Binder, who has Celiac disease and cancer, is one of those Americans. She described going to the pharmacy and being told staff could not determine whether a product contained wheat, and that she would need to call the manufacturer —quite a burden for someone who is seriously ill. She also shared that her chemotherapy drug once had to be remixed because it contained wheat.

On Binder’s behalf, Senator Richard Stuart carried SB 486, a bill that would have required drugs and supplements sold in Virginia to list active and inactive ingredients and include a separate disclosure if the product contained gluten.

After the bill passed the Senate, Stuart learned that federal law already requires some ingredient disclosure. But he argued that federal requirements only apply above certain thresholds.

“So what federal law says is gluten- free is really not gluten-free,” he said, leaving people with Celiac disease still at risk. He pointed to supplements as an example, noting that wheat is sometimes used in capsules as a binding agent.

Binder added that federal sounds comprehensive but is flawed because it does not require identifying the source of ingredients. A label listing “starch,” for example, does not indicate whether it comes from corn, potatoes, or wheat.

Questions and Opposition Scott Johnson, representing the Consumer Health Products Association, opposed the bill. “As the federal law basically recognizes, our testing capability cannot detect anything below 20 parts per million, and so that is what they use. So if you were to say something is gluten free, it may have an amount between zero and 20, and we have no way to know that,” he told the subcommittee.

Stuart pushed back on discussion about the ability to detect small amounts of ingredients. “That is something I’m having a hard time wrapping my head around, because if you put wheat gluten in something, then somebody knows it was there. If, through the manufacturing process, they are putting wheat gluten in it as a binding agent or anything else—and that’s the whole point of this bill, trying to get at that disclosure.”

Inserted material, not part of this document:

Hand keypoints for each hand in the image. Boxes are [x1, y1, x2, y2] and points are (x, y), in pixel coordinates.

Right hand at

According to Johnson, “Federal law today says if wheat is in a product, a supplement, or a drug, it has to be listed on the label. FDA is currently looking at regulations to say whether oats and barley ought to be on there, because that can cause a gluten allergy as well.”

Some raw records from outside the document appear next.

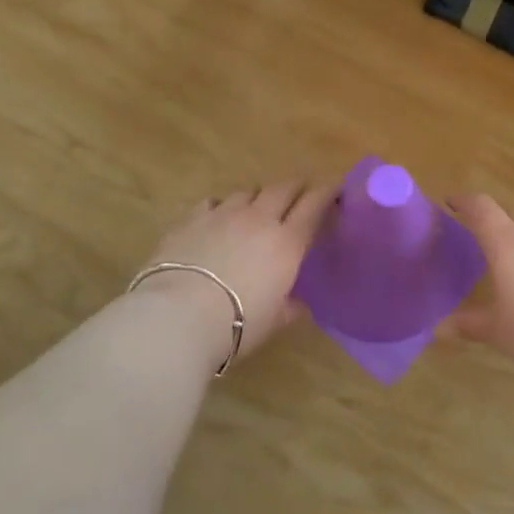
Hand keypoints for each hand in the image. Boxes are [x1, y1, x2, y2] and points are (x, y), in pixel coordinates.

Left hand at [135, 180, 337, 368]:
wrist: (178, 316)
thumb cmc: (237, 325)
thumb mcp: (273, 322)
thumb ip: (289, 308)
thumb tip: (299, 305)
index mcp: (287, 242)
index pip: (314, 205)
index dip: (327, 193)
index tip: (335, 188)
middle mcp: (259, 219)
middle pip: (282, 189)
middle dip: (295, 188)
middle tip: (301, 193)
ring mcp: (222, 214)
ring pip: (247, 191)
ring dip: (258, 197)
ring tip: (257, 208)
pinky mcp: (191, 219)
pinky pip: (213, 202)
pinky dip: (222, 206)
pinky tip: (218, 217)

He said Binder’s experience appeared to be a compliance issue rather than a gap in federal law. “If the lady was given a gel cap—whether it’s a supplement or drug—and it had wheat to bind it together or make it, and it wasn’t on the label, then that is a situation where you file a complaint with the FDA that they’re not following existing federal law.”

Johnson also argued that no other state has created its own gluten labeling requirement and that consistency with federal law is important. He said federal rules do not require certain processing additives to be listed, but the bill would—creating a conflict. He also noted that the bill’s definition of “gluten free” did not align with federal testing limits.

“So, we’ve got in this draft two federal conflicts, and also we’ve got a situation where we would be setting up a Virginia law that’s already governed by federal law,” he told the subcommittee.

Maybe Next Year

Delegate Laura Cohen moved to carry the bill over until 2027 and requested that a letter be sent to VDACS to “figure out comprehensively what this looks like and how we could make it work.”

Stuart urged the subcommittee to keep the bill alive, noting it was already scheduled to go before VDACS and that he would work with the department and with Johnson to get the specifics where they needed to be.

Chairwoman Kathy Tran said there appeared to be differing views about how feasible the proposal was and how the state might move forward if it chose to do so. She said the motion—which passed—would give Stuart more information to bring back a bill next year.